> **CHECK YOUR UNDERSTANDING**:
(1) In the sign-classification notebook, which PyTorch class implements the Negative Log-Likelihood Loss?
(2) Please pick up the sign-classification notebook after its final sentence and continue it.

> **SUPPLIED TEXT**:
We have a randomly intialized model, let's use it to make a prediction on a random batch of images!

Remember that we are predicting 43 numbers for each image, which according to our model can be interpreted as the probability of each class to be the "right one". To get an actual prediction, we can simply grab the class with maximal probability.

In [None]:
# We will reuse the random batch of 16 images we showed when loading the data
input_images = torch.from_numpy(training_images[random_indices]) # This has shape (16,32,32,3)
with torch.no_grad(): # Don't worry about no_grad for now, it just means we're not trying to optimize anything
  # TODO: Compute class probabilities by feeding the random_batch to your model (just a function call like "model(x)")
  y_pred = None # Class probabilities
  assert y_pred.shape == (input_images.shape[0],sign_names.shape[0]), f"Predicted shape should be {(input_images.shape[0],sign_names.shape[0])} and is {y_pred.shape}."

# TODO: Find the most probable label for each image according to our model
# Hint: torch.argmax should help you there, just keep in mind that you want the max *per-image* (so don't argmax on dimension 0)
predicted_labels = None # Most probable label for each image
assert predicted_labels.shape == (input_images.shape[0],), f"Predicted labels shape should be {(input_images.shape[0],)} and is {(input_images.shape[0],)}"
predicted_sign_names = sign_names[predicted_labels]

# Show the image and their predicted class
show_image_grid(input_images, predicted_sign_names)

### Training our Model

Our first prediction is rather... disappointing. It's not surprising though: we've learned a lot, but our model hasn't and it's predicting at random, often choosing the same class for most inputs! Let's see if we can fix this!

#### Loss Function

We first transform each ground truth label into a one-hot encoded vector

$$
\begin{equation}
  y_i=\begin{cases}
    1 & \text{if sample has class } i\\
    0 & \text{otherwise}.
  \end{cases}
\end{equation}
$$

We want to make $\hat{y}$ close to the ground truth $y$, which can be done in several ways. For multinomial classification, it is very common to use the "Negative Log-Likelihood Loss" we covered in class. In PyTorch, this loss function $L(y,\hat{y})$ is implemented in `torch.nn.NLLLoss`.


#### Stochastic Gradient Descent

Stochastic Gradient Descent iteratively updates the weights in order to minimize $L(\hat{y},y)$. Remember that $L$ depends on the weights because each prediction $\hat{y} = \sigma(Wx+b)$ depends on them.

> **SOURCE DATA**:
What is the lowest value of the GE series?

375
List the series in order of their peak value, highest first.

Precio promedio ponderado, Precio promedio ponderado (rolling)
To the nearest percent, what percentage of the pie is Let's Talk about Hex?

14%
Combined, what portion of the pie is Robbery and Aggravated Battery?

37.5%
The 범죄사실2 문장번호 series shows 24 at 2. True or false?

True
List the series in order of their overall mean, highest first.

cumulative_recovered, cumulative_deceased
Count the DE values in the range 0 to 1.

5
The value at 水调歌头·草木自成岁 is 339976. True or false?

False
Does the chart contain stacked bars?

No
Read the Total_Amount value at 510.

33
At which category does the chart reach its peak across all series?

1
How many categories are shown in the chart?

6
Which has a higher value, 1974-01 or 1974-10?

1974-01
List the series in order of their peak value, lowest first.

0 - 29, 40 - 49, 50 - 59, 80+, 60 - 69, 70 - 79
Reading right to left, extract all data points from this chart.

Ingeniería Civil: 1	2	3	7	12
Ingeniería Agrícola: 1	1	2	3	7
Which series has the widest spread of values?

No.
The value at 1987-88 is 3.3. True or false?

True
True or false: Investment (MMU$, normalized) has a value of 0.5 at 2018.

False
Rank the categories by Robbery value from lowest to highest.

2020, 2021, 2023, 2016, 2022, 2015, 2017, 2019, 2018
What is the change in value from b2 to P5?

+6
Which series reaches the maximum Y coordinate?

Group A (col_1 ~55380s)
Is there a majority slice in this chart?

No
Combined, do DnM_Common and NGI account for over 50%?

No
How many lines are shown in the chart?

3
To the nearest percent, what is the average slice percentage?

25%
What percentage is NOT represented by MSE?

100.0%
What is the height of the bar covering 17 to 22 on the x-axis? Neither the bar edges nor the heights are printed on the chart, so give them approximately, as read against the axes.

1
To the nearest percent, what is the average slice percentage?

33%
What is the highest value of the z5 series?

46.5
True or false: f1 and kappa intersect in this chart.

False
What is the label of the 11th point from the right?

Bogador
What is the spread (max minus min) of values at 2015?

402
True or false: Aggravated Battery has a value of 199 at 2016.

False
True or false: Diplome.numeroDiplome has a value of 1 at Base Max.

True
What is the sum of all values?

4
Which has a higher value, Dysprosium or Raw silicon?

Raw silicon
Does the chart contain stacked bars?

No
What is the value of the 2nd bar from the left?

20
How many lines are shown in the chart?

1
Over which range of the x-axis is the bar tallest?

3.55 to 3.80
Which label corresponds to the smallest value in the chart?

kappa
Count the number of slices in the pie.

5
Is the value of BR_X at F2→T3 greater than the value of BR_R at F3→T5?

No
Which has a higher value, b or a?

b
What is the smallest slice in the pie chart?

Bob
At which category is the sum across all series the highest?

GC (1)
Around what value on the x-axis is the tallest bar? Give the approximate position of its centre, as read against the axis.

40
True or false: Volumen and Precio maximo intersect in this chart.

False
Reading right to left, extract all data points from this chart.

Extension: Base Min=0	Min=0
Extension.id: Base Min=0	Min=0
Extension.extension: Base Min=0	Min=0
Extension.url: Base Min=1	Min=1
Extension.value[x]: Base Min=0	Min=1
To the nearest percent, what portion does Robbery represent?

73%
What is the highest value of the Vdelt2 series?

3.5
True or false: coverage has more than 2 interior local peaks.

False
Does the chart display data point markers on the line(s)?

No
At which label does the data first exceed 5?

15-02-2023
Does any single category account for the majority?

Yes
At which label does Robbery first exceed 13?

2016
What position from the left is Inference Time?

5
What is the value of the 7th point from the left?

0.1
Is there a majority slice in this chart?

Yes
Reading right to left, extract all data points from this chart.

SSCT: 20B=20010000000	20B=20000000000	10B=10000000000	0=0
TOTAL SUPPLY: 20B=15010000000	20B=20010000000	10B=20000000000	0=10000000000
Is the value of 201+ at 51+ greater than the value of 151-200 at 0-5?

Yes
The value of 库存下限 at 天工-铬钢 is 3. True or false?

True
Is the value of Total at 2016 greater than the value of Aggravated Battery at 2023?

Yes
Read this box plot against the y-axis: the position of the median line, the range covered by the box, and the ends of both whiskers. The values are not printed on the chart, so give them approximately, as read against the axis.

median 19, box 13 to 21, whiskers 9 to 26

> **PER-TASK OUTPUTS**:
(1) `torch.nn.NLLLoss`

(2)
We seek to compute the optimal weights $W^*$ such that

$$W^* = \underset{W,b}{\mathrm{argmin}}\ L(\sigma(Wx+b),y)$$

Gradient-based optimization iteratively improves on weight estimates $(W_k, W_{k+1}, ...)$ and $(b_k, b_{k+1}, ...)$ by making steps in the direction opposite to the gradient/jacobian directions

\begin{equation}
\begin{cases}
    W_{k+1} &= W_k - \alpha \nabla_W L\\
    b_{k+1} &= b_k - \alpha \nabla_b L
\end{cases}
\end{equation}

Where $\alpha$ defines a "step size", usually refered to as "learning rate" in machine learning. There are also more fancy ways to update parameters at each iteration, and we will discuss these in later classes.

Computing $\nabla_W L$ and $\nabla_b L$ is not trivial and will be covered in later classes.
One of the primary reasons for using Deep Learning frameworks like PyTorch or Tensorflow is that they will compute these for us!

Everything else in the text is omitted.